What to work on
Reproduce the records word for word, beginning at the first line and ending after the line that contains "Reading right to left, what".
------------------------------------------------------------
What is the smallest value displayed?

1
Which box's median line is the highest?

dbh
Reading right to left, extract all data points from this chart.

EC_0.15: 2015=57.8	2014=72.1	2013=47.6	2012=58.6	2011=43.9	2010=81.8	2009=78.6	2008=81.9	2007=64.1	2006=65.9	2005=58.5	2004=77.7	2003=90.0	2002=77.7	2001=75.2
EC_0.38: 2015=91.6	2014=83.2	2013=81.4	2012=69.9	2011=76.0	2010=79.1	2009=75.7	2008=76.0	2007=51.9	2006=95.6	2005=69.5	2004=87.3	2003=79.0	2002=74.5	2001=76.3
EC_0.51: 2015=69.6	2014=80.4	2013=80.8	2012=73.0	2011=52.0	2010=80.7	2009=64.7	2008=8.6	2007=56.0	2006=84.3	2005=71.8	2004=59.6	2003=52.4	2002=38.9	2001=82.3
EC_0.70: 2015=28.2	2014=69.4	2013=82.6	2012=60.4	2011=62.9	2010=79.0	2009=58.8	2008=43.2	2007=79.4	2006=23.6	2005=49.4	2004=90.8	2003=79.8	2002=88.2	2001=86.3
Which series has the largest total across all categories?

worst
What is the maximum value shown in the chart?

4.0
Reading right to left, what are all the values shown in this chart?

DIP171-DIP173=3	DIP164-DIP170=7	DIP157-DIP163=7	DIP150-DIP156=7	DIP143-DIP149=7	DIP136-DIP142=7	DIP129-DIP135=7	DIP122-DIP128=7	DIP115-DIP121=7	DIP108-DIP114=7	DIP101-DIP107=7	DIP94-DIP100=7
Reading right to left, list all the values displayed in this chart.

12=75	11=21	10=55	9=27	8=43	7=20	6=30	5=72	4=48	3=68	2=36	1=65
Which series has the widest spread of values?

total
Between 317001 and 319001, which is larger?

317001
------------------------------------------------------------
Solution to the exercise
What is the smallest value displayed?

1
Which box's median line is the highest?

dbh
Reading right to left, extract all data points from this chart.

EC_0.15: 2015=57.8	2014=72.1	2013=47.6	2012=58.6	2011=43.9	2010=81.8	2009=78.6	2008=81.9	2007=64.1	2006=65.9	2005=58.5	2004=77.7	2003=90.0	2002=77.7	2001=75.2
EC_0.38: 2015=91.6	2014=83.2	2013=81.4	2012=69.9	2011=76.0	2010=79.1	2009=75.7	2008=76.0	2007=51.9	2006=95.6	2005=69.5	2004=87.3	2003=79.0	2002=74.5	2001=76.3
EC_0.51: 2015=69.6	2014=80.4	2013=80.8	2012=73.0	2011=52.0	2010=80.7	2009=64.7	2008=8.6	2007=56.0	2006=84.3	2005=71.8	2004=59.6	2003=52.4	2002=38.9	2001=82.3
EC_0.70: 2015=28.2	2014=69.4	2013=82.6	2012=60.4	2011=62.9	2010=79.0	2009=58.8	2008=43.2	2007=79.4	2006=23.6	2005=49.4	2004=90.8	2003=79.8	2002=88.2	2001=86.3
Which series has the largest total across all categories?

worst
What is the maximum value shown in the chart?

4.0
Reading right to left, what are all the values shown in this chart?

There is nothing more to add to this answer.